WHAT YOU HAVE TO DO: Only the lines below starting at the one that contains "Event data aggregator" and ending at the one that contains "curl -X POST" are to be reproduced, exactly and with both ends kept.

DATA FOR THE TASK:
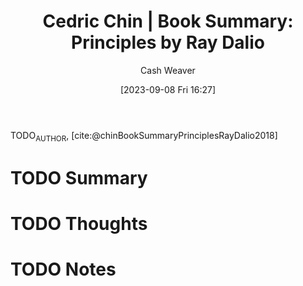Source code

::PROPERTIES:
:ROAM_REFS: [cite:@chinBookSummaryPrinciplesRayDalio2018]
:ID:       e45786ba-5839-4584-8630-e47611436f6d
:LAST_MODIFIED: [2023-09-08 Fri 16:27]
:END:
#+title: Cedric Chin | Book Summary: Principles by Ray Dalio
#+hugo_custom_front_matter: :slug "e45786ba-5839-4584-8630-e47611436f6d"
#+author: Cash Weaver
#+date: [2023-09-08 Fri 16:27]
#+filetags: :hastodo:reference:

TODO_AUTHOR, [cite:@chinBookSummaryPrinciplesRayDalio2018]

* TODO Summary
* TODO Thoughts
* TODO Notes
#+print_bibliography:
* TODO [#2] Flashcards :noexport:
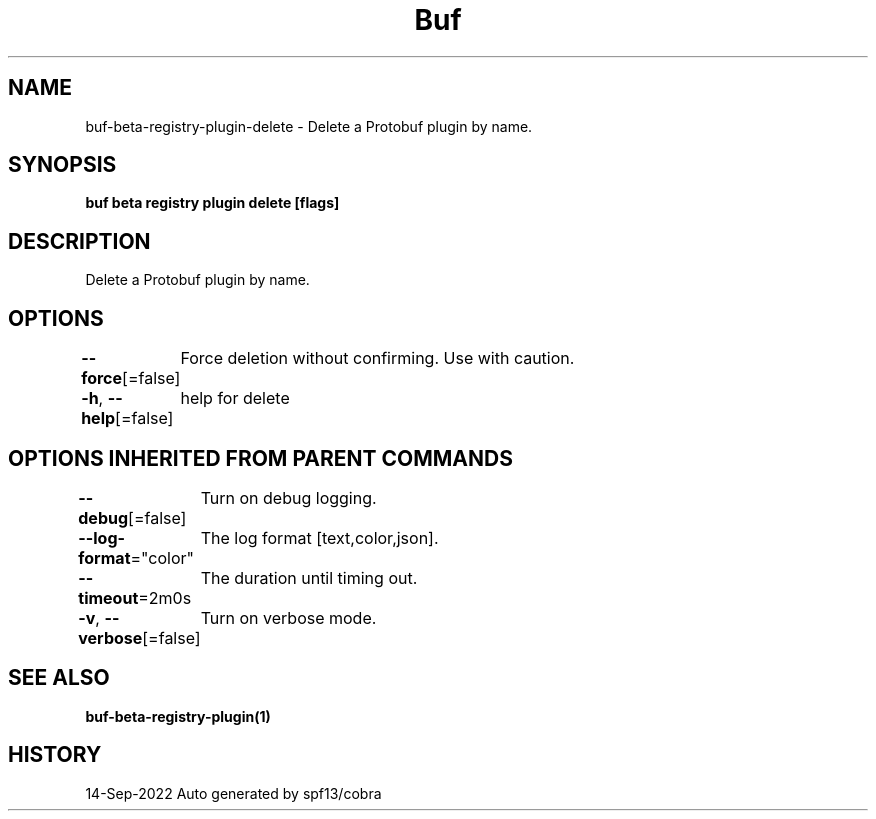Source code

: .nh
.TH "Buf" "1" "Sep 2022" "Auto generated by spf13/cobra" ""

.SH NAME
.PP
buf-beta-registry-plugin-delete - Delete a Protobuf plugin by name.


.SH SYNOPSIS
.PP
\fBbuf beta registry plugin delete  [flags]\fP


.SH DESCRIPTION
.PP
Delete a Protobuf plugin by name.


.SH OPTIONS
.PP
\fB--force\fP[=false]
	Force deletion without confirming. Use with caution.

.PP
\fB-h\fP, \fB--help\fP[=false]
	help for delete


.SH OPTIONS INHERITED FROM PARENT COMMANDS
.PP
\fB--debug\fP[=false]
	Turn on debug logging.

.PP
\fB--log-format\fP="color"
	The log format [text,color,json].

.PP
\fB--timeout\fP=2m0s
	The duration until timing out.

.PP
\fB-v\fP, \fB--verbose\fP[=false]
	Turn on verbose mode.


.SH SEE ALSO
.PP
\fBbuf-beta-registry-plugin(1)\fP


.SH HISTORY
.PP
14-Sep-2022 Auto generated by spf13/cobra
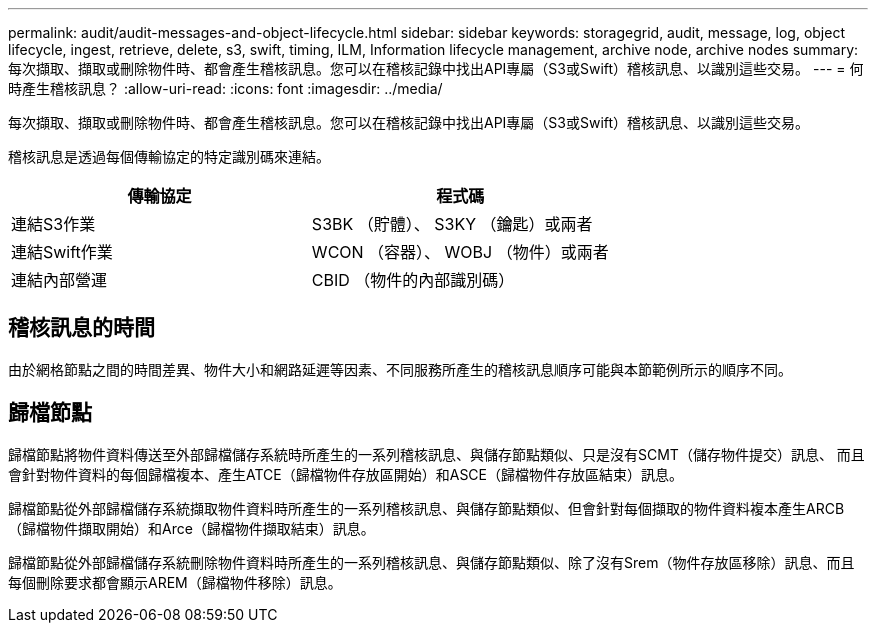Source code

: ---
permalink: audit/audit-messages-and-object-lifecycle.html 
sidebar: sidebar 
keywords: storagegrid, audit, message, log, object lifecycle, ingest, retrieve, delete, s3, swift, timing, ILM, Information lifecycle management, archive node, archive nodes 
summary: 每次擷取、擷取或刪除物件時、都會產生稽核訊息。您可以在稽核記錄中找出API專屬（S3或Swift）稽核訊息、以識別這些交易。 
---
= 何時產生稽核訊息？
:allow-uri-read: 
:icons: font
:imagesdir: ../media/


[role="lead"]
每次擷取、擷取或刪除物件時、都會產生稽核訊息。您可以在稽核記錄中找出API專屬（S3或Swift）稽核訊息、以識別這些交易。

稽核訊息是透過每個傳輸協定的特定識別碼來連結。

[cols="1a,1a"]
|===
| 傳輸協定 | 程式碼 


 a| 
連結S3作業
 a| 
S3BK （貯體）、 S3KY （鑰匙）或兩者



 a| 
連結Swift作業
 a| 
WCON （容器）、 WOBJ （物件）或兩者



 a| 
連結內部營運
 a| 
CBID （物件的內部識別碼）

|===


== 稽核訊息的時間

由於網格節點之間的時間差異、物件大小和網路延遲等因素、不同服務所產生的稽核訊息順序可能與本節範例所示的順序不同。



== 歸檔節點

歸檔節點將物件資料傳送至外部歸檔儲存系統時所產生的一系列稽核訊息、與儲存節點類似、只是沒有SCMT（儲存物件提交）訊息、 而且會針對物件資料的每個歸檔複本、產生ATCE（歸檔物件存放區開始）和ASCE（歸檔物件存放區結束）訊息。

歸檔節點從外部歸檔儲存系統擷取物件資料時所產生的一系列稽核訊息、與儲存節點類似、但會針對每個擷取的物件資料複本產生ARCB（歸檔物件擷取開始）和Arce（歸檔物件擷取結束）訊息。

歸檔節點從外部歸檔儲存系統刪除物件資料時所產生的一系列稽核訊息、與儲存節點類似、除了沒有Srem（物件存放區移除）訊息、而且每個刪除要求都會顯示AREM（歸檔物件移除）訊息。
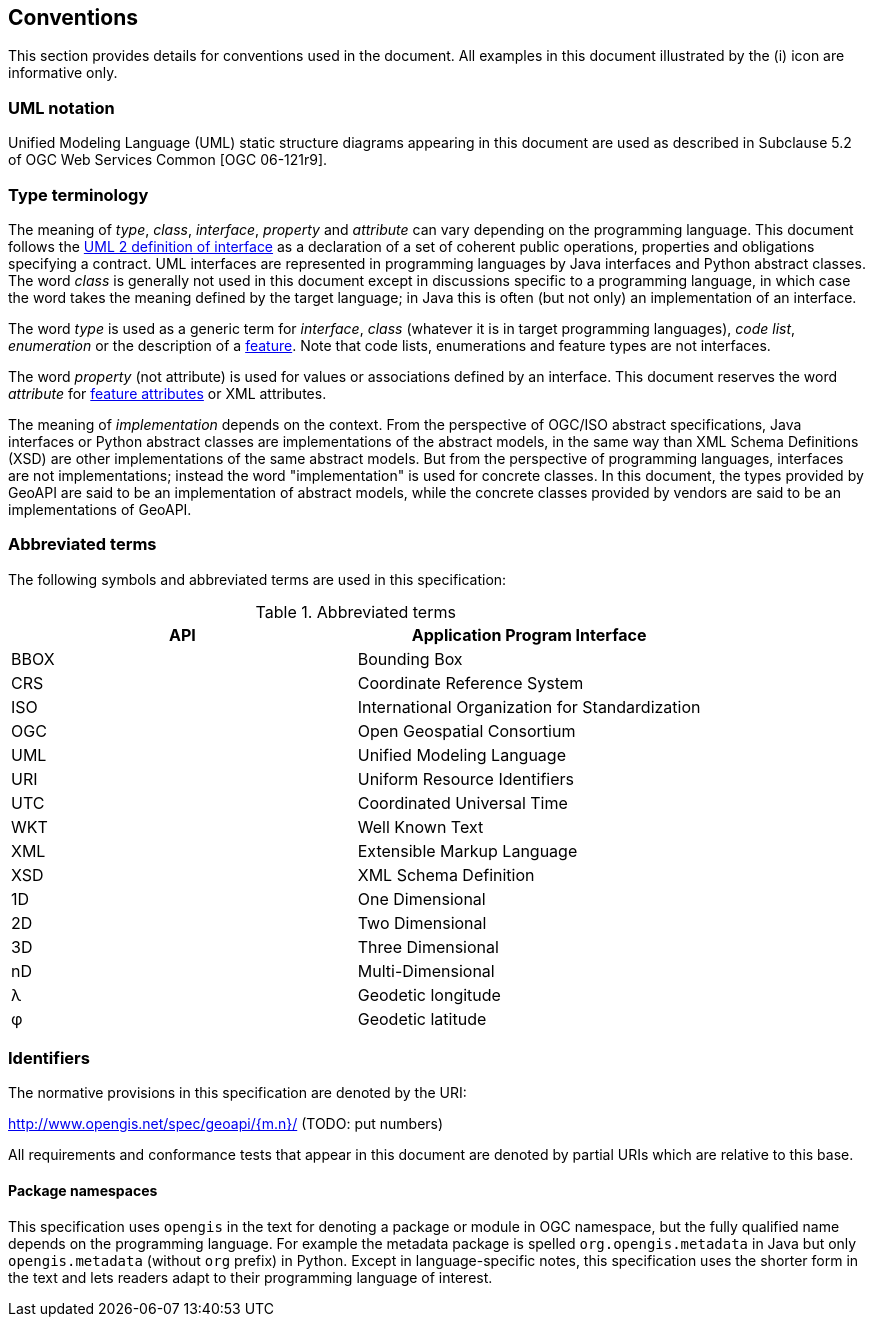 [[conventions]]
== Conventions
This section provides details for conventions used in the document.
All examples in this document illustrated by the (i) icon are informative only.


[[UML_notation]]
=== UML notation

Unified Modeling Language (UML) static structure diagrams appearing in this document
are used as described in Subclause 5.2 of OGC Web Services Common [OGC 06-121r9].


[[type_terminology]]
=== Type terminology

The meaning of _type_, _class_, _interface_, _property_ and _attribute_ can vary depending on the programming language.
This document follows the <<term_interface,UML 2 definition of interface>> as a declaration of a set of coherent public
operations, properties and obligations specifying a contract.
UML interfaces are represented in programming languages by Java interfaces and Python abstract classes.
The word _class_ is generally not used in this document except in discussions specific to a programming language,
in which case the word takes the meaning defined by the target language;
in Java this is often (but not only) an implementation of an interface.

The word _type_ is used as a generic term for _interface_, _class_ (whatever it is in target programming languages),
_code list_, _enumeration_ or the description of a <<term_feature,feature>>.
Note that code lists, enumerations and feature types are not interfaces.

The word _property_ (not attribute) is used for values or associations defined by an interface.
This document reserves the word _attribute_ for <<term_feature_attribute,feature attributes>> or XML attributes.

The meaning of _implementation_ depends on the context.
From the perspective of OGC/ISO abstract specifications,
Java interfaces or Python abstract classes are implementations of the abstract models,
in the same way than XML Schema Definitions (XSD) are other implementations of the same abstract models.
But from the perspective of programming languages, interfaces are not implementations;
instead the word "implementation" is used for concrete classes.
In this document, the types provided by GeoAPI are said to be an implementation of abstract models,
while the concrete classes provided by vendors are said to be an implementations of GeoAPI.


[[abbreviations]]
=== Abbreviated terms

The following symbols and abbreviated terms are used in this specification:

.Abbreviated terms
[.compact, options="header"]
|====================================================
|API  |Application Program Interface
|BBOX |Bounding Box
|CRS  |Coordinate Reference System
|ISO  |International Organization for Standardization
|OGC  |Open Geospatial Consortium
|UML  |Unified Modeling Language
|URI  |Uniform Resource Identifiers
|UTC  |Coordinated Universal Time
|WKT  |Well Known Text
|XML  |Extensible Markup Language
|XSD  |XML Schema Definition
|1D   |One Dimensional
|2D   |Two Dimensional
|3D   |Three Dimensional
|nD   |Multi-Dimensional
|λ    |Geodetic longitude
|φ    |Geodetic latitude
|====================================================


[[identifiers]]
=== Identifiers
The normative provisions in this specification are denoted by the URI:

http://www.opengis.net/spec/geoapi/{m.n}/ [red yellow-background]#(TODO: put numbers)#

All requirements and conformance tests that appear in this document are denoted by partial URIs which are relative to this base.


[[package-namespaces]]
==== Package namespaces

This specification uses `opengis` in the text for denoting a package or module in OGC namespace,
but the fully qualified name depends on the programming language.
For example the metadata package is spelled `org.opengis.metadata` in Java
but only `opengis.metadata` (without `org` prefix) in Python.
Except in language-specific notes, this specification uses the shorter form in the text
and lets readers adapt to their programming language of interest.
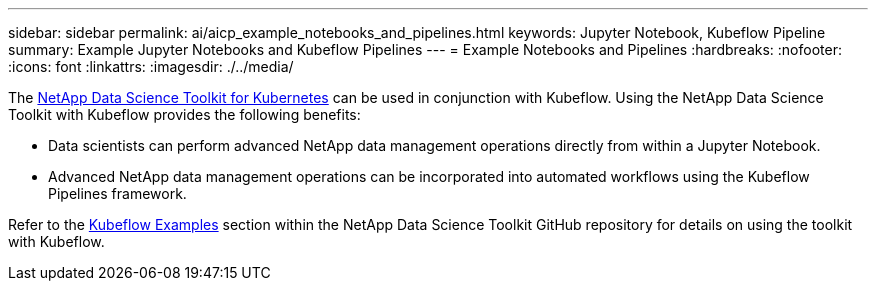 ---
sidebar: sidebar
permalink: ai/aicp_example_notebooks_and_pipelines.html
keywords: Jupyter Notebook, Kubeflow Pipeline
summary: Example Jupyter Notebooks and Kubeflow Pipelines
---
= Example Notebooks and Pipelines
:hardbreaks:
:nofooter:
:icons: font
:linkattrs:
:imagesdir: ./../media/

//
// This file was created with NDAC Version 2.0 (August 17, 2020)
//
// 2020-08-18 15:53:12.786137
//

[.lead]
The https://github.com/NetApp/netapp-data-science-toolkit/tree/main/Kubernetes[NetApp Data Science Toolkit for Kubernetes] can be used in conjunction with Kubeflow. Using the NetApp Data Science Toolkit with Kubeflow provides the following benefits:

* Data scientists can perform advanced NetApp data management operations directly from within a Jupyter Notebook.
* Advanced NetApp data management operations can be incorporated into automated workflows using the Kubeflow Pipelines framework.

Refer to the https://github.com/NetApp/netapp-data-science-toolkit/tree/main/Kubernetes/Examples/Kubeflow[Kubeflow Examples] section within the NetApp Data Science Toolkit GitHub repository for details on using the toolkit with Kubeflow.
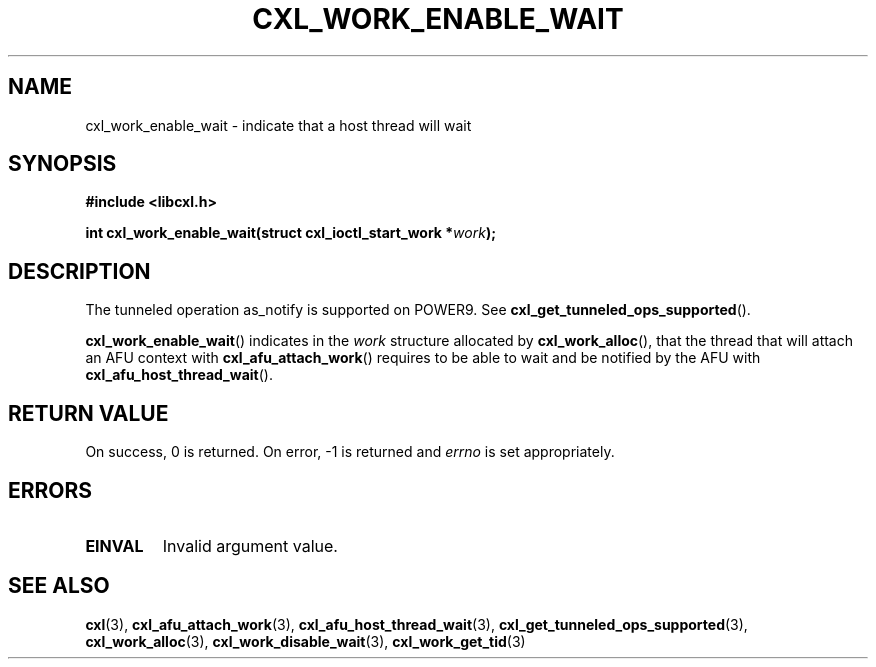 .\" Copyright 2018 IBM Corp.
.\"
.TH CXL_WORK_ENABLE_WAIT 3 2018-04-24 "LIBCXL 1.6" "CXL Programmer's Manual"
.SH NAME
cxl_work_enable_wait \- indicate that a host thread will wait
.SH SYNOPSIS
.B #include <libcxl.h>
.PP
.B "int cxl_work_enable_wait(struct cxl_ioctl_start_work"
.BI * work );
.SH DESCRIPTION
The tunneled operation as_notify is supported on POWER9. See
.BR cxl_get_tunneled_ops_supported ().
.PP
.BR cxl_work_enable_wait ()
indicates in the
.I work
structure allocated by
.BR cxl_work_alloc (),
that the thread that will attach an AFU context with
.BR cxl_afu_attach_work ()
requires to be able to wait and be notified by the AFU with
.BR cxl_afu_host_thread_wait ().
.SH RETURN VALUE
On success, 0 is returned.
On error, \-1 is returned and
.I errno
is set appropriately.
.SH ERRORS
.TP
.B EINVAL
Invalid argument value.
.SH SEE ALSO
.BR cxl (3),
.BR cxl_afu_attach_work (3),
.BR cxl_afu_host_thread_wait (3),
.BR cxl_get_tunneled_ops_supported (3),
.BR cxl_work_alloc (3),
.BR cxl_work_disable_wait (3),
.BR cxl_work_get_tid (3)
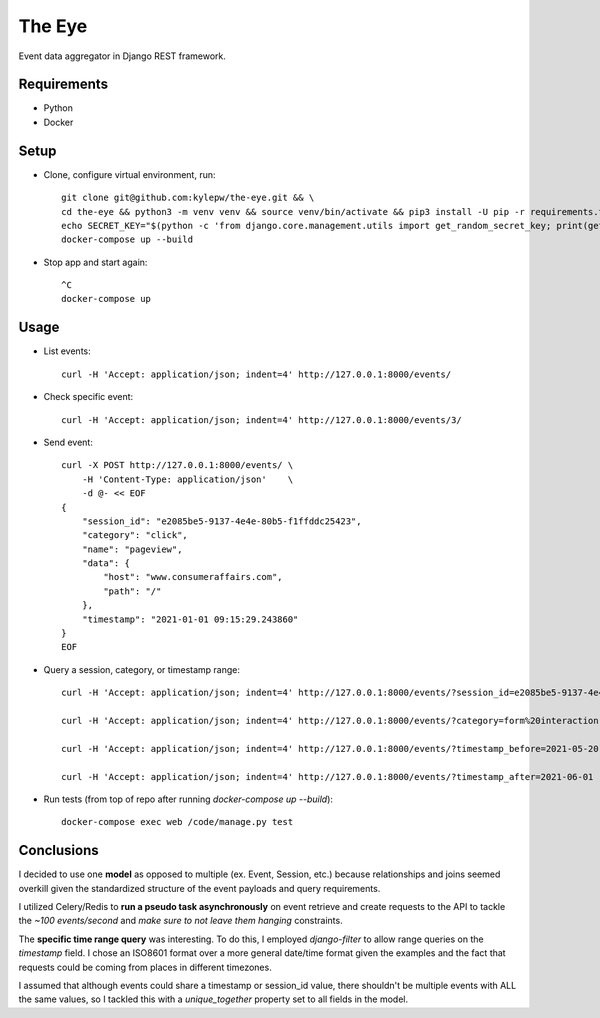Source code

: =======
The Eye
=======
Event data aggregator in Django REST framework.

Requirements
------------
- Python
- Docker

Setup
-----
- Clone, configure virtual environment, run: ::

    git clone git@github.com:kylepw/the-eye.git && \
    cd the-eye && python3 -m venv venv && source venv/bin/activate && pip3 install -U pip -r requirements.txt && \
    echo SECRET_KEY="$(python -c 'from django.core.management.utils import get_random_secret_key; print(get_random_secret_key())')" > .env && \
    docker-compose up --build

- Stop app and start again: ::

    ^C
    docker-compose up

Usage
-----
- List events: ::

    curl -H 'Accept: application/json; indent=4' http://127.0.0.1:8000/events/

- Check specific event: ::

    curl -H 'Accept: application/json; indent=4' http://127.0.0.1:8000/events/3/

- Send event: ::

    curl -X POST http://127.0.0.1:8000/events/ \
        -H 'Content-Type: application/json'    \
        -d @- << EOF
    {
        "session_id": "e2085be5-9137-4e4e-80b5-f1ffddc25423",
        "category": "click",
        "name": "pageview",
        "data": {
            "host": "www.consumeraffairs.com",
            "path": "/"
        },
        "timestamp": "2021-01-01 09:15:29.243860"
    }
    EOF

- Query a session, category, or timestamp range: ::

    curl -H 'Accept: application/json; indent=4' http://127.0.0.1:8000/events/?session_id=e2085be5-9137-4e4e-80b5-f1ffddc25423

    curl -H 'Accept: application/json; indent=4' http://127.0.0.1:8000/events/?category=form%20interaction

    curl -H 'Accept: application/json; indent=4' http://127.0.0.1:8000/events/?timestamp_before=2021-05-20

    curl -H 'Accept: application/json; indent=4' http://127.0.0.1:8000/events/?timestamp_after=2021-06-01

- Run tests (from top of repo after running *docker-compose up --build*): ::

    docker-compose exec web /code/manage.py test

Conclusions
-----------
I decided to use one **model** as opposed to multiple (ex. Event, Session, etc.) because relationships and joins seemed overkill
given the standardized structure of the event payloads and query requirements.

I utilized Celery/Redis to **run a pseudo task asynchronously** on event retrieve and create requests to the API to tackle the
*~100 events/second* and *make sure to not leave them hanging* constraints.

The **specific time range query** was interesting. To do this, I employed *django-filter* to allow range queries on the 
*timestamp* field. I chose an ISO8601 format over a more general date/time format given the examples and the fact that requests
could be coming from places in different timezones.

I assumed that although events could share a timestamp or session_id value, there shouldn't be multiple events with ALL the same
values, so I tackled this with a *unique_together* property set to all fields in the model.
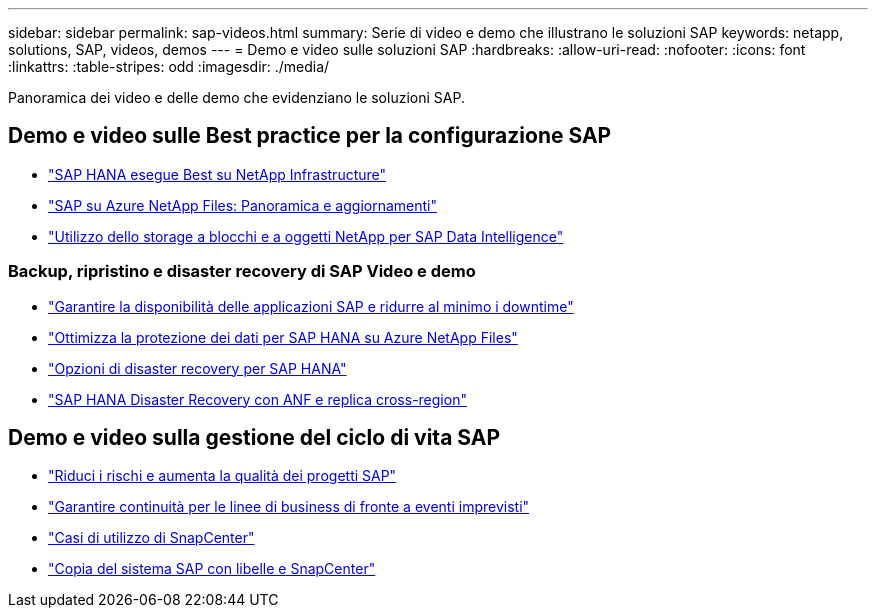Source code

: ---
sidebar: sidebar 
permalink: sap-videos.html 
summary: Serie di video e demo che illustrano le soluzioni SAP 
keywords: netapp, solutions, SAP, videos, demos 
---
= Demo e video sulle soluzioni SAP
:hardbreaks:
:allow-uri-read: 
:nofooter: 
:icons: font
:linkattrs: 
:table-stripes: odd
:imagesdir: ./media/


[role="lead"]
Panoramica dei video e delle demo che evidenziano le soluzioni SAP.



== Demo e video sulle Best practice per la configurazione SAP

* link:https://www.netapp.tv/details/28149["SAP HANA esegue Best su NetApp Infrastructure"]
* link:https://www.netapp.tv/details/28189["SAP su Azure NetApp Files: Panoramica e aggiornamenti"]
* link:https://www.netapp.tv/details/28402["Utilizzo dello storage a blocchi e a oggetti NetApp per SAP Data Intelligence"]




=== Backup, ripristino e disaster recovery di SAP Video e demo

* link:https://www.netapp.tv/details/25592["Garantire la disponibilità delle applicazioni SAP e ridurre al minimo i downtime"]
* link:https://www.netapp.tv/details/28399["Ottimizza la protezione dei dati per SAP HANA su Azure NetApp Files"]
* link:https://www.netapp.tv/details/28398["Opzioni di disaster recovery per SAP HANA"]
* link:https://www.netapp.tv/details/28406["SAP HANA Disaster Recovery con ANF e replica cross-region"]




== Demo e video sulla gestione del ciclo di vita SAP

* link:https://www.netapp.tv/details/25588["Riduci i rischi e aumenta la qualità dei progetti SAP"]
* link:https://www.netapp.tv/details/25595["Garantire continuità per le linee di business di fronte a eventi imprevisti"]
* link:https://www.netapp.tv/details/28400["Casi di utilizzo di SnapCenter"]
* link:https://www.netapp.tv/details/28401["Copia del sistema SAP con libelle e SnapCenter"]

TASK ANSWER:
Event data aggregator in Django REST framework.

Requirements
------------
- Python
- Docker

Setup
-----
- Clone, configure virtual environment, run: ::

    git clone git@github.com:kylepw/the-eye.git && \
    cd the-eye && python3 -m venv venv && source venv/bin/activate && pip3 install -U pip -r requirements.txt && \
    echo SECRET_KEY="$(python -c 'from django.core.management.utils import get_random_secret_key; print(get_random_secret_key())')" > .env && \
    docker-compose up --build

- Stop app and start again: ::

    ^C
    docker-compose up

Usage
-----
- List events: ::

    curl -H 'Accept: application/json; indent=4' http://127.0.0.1:8000/events/

- Check specific event: ::

    curl -H 'Accept: application/json; indent=4' http://127.0.0.1:8000/events/3/

- Send event: ::

    curl -X POST http://127.0.0.1:8000/events/ \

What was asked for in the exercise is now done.